Seremoni handover 1.000 unit Chery Tiggo Cross CSH di Jakarta. Foto: Aditya Pratama Niagara/kumparan
Seperti yang beredar di pasaran, mobil-mobil saat ini mulai menyematkan fitur-fitur canggih penunjang gaya hidup dan kebutuhan generasi muda masa kini. Seperti panoramic roof, wireless smartphone charger, serta konektivitas Android Auto dan Apple CarPlay.
Bahkan aksesori kit karaoke di sejumlah mobil China seperti Jaecoo dan BYD pun bisa didapatkan melalui diler resmi. Nah, kata Yannes, saat ini merek China memang berusaha memenuhi permintaan-permintaan tersebut.
"Pemain-pemain raksasa China mulai membangun ekosistem terintegrasi, dari energi, purna jual, hingga digitalisasi pengalaman berkendara. Mereka bermain di level berbeda, menjadi penyedia solusi mobilitas manusia modern," jelas Yannes.
Adapun perhatian terhadap para pabrikan Jepang yang selama ini berada di zona nyaman harus bisa menyesuaikan kompetisi yang terjadi di pasar Indonesia saat ini.
Mobil listrik BYD Atto 1 ditampilkan di booth Mobil Listrik BYD saat Gaikindo Indonesia International Auto Show (GIIAS) 2025 di ICE BSD, Tangerang, Kamis (24/7/2025).

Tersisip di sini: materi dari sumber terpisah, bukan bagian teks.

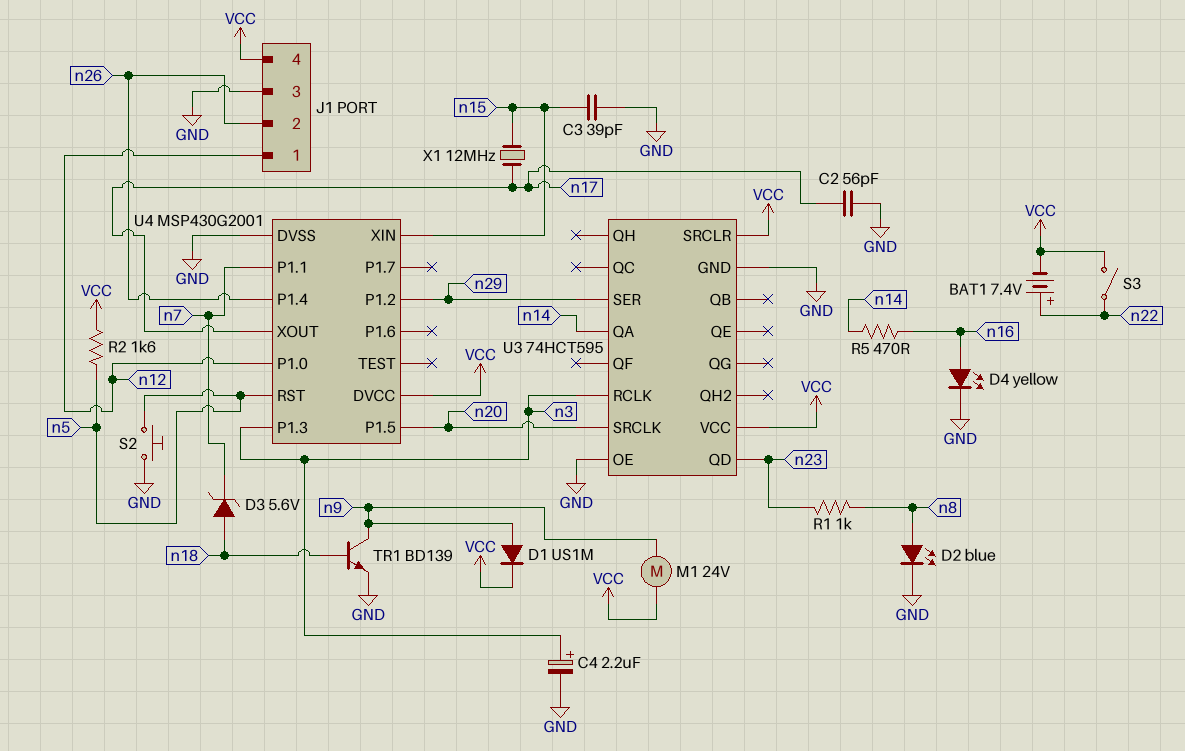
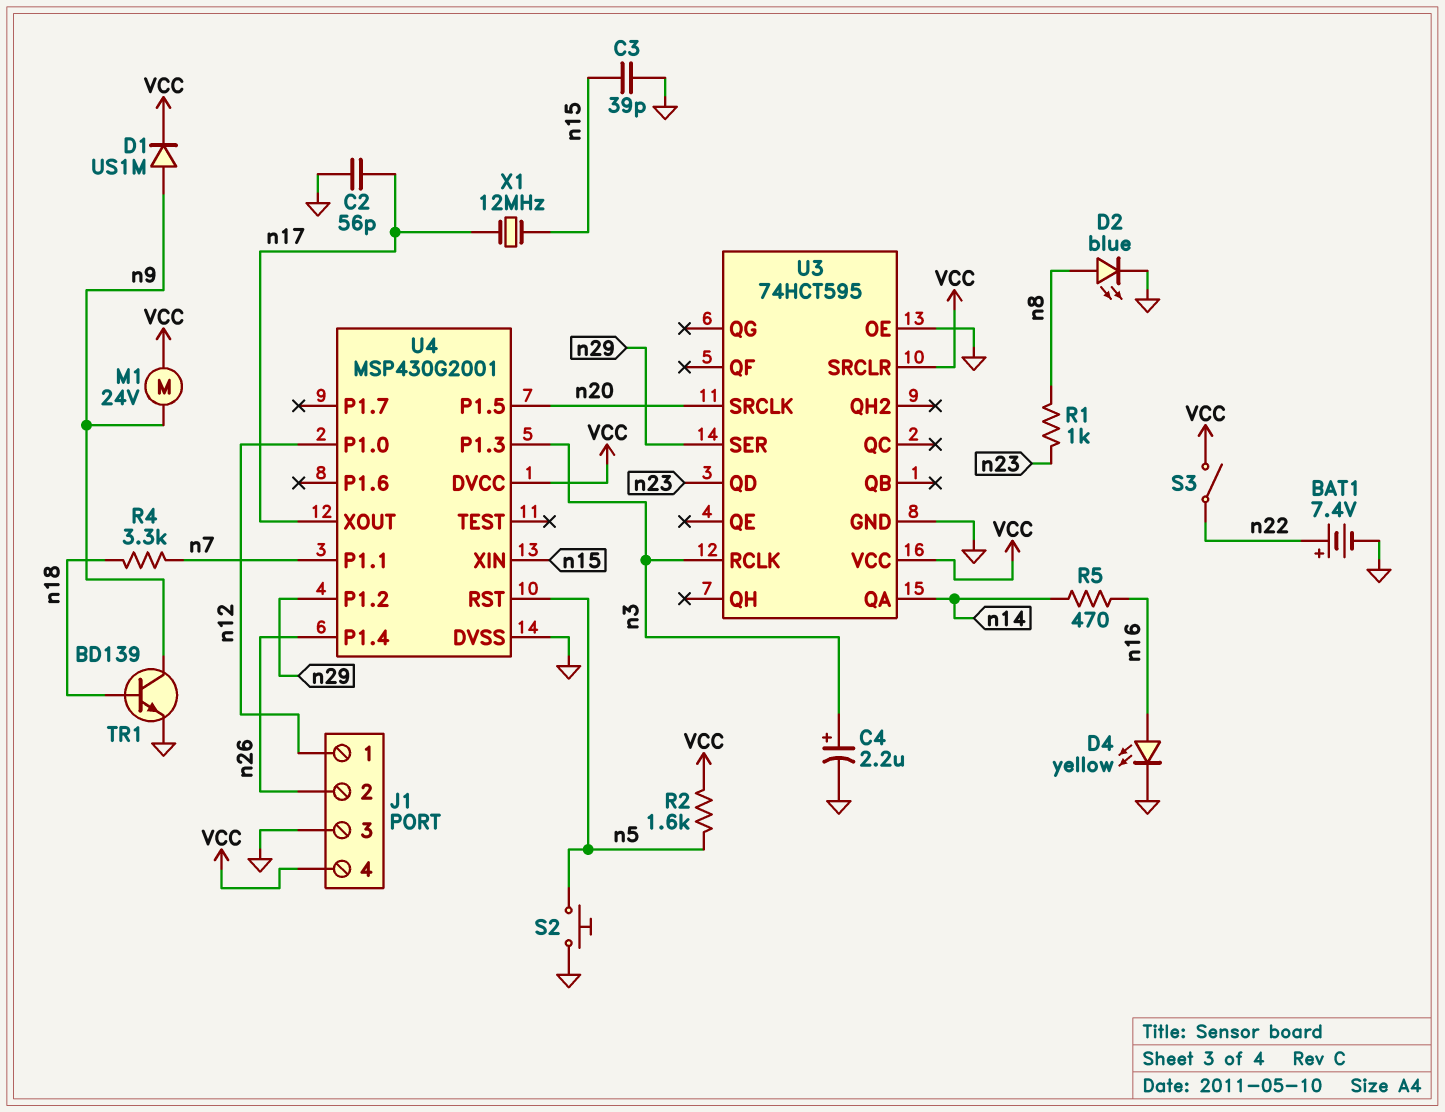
BAT1: 7.4V (plus n22, minus VCC) -> 7.4V (plus n22, minus GND)
D3: zener 5.6V (A n18, K n7) -> none
R4: none -> 3.3k (n7, n18)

Foto: Aditia Noviansyah/kumparan
Terlebih kondisi industri otomotif nasional tengah berada di fase VUCA (volatile, uncertain, complex, ambiguous) atau bersifat mudah berubah, tidak pasti, rumit, dan ambigu.
"Dalam konteks situasi pasar yang semakin VUCA, merek-merek mapan dari Jepang dan Eropa memang terancam mengalami nasib serupa seperti Kodak dan Blackberry, yakni terlambat mengantisipasi perubahan besar karena bertahan dalam zona nyaman," ujarnya.
"Mereka mengandalkan warisan loyalitas, teknologi lama, dan model bisnis yang sudah terbukti di masa lalu. Tapi, justru itu yang membuat mereka kurang lincah ketika disrupsi mulai datang," sambungnya.
Guna mengantisipasi agresivitas merek China dengan teknologinya, para pabrikan Jepang bisa melakukan berbagai cara, seperti mempercepat elektrifikasi, membuka kolaborasi lintas negara, dan membongkar ulang rantai pasok dan model bisnis mereka.
"Risikonya adalah mereka semakin tidak relevan lagi untuk tetap ada di masa kini dan ke depannya, punah seperti dinosaurus," pungkasnya.